TASK BRIEF: Go over the records and copy every line with the string "David".

DATASET RECORDS:
──────────
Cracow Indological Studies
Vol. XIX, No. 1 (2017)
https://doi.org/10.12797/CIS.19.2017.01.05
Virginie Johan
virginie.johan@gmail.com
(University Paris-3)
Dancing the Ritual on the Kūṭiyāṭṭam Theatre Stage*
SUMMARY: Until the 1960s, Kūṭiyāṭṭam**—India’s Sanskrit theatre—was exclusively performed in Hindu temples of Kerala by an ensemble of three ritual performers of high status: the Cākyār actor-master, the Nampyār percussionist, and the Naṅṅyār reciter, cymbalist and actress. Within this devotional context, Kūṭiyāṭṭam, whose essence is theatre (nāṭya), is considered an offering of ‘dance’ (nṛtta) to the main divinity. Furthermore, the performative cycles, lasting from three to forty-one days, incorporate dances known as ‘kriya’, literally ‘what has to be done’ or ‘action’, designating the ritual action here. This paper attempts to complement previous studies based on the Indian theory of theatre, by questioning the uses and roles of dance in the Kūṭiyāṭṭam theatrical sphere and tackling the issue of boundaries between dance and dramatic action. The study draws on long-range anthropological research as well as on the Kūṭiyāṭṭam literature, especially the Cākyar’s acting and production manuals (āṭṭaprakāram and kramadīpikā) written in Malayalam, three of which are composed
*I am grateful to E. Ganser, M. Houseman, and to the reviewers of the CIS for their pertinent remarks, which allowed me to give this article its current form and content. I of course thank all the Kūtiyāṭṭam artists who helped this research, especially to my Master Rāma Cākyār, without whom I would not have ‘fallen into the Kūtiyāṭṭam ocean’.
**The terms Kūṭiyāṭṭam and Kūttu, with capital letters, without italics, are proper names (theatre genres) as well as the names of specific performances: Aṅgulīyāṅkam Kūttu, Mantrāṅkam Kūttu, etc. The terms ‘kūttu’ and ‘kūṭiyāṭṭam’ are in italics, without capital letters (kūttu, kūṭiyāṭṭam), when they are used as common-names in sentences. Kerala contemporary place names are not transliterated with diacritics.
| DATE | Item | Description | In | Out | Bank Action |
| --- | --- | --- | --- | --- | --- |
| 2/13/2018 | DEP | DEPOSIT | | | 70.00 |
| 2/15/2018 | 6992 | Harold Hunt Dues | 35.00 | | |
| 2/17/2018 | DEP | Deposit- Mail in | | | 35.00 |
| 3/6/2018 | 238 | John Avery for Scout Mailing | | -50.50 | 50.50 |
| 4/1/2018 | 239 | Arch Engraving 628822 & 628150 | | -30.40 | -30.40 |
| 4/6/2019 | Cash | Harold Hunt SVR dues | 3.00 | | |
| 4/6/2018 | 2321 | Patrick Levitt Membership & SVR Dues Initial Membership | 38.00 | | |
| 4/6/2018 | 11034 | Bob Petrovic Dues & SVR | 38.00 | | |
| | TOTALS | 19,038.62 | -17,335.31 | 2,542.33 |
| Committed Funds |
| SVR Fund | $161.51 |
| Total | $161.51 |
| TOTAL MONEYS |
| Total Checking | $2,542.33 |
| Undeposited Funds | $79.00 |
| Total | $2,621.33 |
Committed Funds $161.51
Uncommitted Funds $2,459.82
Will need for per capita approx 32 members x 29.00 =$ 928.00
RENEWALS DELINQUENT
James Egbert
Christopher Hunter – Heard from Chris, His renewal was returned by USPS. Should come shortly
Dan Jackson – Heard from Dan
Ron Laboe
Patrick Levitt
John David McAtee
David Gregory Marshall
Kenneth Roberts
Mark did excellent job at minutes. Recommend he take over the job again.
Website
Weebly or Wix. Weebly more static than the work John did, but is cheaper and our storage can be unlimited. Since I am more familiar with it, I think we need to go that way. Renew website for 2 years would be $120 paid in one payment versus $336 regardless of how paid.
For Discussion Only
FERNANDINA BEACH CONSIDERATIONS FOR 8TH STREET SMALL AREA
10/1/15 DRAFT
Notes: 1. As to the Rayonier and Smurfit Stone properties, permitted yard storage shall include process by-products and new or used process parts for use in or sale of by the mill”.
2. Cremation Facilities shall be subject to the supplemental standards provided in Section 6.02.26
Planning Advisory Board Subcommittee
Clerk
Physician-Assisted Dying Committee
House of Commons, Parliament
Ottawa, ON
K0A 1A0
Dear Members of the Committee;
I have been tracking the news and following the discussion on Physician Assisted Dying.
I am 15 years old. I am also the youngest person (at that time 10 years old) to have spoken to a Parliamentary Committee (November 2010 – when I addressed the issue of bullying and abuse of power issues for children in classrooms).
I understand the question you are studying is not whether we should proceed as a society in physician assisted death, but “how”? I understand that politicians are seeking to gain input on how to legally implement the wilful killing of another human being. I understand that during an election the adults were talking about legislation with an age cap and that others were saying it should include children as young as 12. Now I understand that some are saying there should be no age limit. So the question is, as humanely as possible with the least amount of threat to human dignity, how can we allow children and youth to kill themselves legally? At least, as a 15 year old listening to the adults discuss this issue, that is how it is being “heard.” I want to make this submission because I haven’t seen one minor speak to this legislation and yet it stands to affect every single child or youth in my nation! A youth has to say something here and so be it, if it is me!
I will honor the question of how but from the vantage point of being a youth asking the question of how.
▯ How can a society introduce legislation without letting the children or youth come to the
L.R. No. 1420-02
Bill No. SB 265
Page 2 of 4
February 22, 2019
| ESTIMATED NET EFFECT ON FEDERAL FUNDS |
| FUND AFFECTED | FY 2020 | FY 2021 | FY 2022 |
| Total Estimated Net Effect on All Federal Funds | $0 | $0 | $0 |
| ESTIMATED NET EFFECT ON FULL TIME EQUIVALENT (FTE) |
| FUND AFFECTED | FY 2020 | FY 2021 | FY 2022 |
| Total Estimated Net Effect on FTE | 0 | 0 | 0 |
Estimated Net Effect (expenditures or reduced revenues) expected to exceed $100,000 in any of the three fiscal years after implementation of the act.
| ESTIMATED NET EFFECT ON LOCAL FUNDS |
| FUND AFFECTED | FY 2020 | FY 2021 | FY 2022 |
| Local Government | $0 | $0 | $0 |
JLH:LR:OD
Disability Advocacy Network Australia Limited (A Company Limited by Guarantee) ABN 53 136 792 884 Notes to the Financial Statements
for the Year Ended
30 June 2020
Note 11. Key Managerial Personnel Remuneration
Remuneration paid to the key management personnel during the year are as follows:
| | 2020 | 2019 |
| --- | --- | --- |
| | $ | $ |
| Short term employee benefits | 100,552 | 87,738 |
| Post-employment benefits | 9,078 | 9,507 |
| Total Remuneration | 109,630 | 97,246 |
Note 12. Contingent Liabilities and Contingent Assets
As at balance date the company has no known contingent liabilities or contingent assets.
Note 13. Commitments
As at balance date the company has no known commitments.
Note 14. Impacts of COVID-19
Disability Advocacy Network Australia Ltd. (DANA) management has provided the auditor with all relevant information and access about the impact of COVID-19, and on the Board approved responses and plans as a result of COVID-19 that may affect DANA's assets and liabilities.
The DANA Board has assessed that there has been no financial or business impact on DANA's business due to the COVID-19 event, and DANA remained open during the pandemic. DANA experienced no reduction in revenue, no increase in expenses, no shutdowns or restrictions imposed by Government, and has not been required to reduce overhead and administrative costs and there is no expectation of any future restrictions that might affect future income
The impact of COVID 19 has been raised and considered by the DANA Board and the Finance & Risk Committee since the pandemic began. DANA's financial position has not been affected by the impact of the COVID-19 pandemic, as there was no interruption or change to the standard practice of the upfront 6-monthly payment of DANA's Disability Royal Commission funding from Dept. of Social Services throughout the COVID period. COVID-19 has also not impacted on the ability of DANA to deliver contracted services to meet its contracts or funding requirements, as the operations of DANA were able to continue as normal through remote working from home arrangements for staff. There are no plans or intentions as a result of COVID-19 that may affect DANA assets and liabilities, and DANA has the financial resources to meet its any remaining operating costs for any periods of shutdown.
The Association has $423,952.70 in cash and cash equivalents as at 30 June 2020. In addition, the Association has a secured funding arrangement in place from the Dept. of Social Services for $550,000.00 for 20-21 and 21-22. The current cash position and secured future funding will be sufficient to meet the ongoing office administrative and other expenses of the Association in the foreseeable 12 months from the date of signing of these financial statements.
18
──────────
RESULT OF THIS EXERCISE:
John David McAtee
David Gregory Marshall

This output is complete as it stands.